我在 AWS EMR 集群中运行的 Spark 中有以下设置。根据这些设置,Spark 应该为我的作业分配最多 10 个执行程序。但即使没有其他作业正在运行,我也只看到分配了 2 个执行程序。我看到很多未使用的处理器容量。可能是什么问题?我该如何诊断此类问题?
spark.app.id ABC
spark.app.name XYZ
spark.app.startTime 1699623174356
spark.blacklist.decommissioning.enabled true
spark.blacklist.decommissioning.timeout 1h
spark.decommissioning.timeout.threshold 20
spark.default.parallelism 100
spark.driver.cores 4
spark.driver.defaultJavaOptions -XX:OnOutOfMemoryError='kill -9 %p'
spark.driver.extraClassPath ****
spark.driver.extraJavaOptions *********(redacted)
spark.driver.extraLibraryPath *****
spark.driver.host ****
spark.driver.memory 20g
spark.driver.port 41783
spark.driver.userClassPathFirst false
spark.dummy.for.ops 548510a92b094285a4d3568ada11c44a
spark.dynamicAllocation.enabled true
spark.dynamicAllocation.maxExecutors 10
spark.dynamicAllocation.minExecutors 2
spark.emr.default.executor.cores 4
spark.emr.default.executor.memory 18971M
spark.eventLog.dir *****
spark.eventLog.enabled true
spark.executor.cores 4
spark.executor.defaultJavaOptions -verbose:gc -XX:+PrintGCDetails -XX:+PrintGCDateStamps -XX:OnOutOfMemoryError='kill -9 %p'
spark.executor.extraClassPath /lib/spark/jars/*:/home/hadoop/extrajars/*:/var/log/log4j2-config.xml
spark.executor.extraJavaOptions *********(redacted)

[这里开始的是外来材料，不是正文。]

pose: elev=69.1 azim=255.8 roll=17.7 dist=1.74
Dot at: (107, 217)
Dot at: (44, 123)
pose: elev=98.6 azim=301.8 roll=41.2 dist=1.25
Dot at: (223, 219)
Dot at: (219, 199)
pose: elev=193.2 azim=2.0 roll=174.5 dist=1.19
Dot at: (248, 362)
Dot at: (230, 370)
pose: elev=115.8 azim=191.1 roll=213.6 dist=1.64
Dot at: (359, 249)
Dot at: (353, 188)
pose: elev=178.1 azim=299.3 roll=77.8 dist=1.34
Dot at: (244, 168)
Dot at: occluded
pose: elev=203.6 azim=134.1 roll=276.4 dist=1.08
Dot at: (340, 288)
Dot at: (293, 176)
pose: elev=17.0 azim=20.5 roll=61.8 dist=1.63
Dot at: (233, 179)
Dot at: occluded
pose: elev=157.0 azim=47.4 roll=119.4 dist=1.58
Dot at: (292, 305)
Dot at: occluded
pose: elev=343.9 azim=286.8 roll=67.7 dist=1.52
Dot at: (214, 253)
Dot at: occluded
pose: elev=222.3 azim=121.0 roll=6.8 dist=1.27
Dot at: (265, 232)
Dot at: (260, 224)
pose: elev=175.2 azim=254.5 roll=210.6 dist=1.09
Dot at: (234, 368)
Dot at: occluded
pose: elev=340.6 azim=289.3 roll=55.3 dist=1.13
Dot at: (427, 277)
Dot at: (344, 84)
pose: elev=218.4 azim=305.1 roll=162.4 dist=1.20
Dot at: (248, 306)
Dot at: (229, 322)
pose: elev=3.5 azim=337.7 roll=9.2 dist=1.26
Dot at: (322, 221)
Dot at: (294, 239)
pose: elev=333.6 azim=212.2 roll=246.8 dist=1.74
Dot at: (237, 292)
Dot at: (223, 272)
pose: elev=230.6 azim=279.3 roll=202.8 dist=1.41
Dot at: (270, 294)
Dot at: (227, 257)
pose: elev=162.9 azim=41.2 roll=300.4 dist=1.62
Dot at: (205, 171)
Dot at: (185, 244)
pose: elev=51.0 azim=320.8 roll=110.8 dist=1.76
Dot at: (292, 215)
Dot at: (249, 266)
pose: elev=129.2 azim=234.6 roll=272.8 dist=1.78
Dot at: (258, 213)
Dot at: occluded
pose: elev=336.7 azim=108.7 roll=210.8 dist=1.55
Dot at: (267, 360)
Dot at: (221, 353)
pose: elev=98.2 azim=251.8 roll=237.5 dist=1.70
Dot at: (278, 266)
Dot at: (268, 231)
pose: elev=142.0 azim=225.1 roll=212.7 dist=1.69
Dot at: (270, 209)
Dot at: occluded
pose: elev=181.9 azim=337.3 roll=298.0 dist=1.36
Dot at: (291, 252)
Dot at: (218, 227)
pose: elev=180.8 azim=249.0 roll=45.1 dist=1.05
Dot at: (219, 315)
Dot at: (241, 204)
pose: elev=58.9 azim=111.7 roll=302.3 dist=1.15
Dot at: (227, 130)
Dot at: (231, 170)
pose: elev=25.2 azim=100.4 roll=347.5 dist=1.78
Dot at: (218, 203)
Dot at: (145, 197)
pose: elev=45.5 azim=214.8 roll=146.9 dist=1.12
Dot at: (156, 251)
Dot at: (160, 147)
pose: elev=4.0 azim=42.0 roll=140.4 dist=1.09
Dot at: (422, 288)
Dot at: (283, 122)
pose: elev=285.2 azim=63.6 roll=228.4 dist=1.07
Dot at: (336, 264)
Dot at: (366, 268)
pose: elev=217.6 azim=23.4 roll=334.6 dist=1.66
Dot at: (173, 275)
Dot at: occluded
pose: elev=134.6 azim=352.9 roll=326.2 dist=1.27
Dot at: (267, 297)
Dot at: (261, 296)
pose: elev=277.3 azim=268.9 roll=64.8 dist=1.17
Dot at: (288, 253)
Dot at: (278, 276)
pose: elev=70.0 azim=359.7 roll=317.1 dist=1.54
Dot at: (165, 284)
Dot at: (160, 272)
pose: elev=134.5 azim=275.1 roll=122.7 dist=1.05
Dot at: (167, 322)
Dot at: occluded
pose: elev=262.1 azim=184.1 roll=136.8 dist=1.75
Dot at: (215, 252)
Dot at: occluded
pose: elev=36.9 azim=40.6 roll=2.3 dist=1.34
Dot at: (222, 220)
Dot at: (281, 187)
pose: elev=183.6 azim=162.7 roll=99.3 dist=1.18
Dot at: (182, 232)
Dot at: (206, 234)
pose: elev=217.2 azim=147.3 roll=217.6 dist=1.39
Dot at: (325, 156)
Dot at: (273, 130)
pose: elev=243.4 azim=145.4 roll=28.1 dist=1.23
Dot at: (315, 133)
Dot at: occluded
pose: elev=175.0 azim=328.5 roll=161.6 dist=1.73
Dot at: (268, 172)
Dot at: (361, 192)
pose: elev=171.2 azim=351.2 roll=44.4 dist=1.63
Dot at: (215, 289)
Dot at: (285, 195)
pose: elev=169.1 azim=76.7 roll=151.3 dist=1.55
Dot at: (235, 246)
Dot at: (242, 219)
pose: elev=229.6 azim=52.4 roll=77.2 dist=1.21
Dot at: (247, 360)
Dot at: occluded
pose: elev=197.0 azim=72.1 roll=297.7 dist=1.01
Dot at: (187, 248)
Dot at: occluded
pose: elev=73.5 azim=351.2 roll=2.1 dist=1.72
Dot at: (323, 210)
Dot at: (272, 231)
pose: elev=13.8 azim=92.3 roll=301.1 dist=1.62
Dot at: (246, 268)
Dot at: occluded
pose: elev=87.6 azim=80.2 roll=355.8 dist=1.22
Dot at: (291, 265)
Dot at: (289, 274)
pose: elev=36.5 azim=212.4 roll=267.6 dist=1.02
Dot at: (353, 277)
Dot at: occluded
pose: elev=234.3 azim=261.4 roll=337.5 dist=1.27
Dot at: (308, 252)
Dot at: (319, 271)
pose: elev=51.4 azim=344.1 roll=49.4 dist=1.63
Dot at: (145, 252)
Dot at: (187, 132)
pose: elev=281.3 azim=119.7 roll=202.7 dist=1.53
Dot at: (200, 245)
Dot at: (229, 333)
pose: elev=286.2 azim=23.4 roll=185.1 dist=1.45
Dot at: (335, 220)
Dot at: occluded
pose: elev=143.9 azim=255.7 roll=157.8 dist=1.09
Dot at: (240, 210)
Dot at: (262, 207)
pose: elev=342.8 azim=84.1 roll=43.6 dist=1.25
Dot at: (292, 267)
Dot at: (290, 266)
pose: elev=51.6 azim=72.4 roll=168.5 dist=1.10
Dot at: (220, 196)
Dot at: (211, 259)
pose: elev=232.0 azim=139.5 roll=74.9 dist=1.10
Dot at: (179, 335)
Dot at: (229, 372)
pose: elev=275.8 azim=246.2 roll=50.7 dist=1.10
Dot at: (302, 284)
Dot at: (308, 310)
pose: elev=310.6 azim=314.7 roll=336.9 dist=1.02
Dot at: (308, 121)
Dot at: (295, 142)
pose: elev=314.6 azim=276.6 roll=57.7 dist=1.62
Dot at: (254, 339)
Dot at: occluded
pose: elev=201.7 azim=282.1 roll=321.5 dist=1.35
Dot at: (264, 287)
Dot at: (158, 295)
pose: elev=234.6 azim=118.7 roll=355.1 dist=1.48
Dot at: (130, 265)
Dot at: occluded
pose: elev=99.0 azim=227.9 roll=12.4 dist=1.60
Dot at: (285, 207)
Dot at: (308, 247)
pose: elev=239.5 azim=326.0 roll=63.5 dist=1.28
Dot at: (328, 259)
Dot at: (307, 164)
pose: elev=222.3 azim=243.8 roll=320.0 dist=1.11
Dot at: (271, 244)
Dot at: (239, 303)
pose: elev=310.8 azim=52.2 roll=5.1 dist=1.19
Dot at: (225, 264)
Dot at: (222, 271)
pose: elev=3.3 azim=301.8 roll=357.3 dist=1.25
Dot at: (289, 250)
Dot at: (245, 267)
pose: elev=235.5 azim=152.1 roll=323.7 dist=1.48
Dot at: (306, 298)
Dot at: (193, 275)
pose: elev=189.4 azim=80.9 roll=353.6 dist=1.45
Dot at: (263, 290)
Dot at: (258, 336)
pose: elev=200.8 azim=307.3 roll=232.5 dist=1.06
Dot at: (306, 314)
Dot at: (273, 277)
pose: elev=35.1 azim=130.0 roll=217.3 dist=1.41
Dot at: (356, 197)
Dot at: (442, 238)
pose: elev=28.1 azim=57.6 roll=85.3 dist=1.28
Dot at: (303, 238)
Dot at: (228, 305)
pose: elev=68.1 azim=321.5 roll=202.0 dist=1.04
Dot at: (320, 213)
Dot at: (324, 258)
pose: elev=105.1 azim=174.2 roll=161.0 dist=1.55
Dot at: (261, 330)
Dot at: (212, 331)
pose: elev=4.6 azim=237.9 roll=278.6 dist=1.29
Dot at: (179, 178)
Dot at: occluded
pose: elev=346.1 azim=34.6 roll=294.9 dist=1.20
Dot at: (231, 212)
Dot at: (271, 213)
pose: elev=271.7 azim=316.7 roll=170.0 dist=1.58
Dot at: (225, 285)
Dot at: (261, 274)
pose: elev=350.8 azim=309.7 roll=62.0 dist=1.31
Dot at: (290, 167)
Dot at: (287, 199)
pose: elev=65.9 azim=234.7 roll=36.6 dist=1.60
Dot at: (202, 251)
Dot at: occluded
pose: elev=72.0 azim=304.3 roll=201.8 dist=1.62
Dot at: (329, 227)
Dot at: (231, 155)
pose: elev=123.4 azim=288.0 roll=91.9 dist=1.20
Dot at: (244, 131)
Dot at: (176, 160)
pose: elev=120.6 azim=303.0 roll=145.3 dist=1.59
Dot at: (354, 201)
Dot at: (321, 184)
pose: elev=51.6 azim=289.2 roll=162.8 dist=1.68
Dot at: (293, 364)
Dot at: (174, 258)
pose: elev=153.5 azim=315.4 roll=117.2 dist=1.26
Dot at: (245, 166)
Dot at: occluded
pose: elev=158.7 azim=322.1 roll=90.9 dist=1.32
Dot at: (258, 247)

spark.executor.extraLibraryPath *********
spark.executor.id driver
spark.executor.memory 20g
spark.executor.memoryOverhead 1500
spark.executor.userClassPathFirst false
spark.executorEnv.AAA_APPLICATION_NAME DoomSpark
spark.executorEnv.AAA_AWS_CLIENT_RELATIONSHIP_KEY_BUCKET_NAME aaastack-prod-na-syncbucketcfnbucketc68d5f32-1mafjvqn9i9gj
spark.executorEnv.CORAL_CONFIG_PATH /home/hadoop/.config/coral-config
spark.executorEnv.DOMAIN prod
spark.executorEnv.ENVROOT /home/hadoop
spark.executorEnv.REALM USAmazon
spark.executorEnv.REDIS_AUTH_TOKEN *********(redacted)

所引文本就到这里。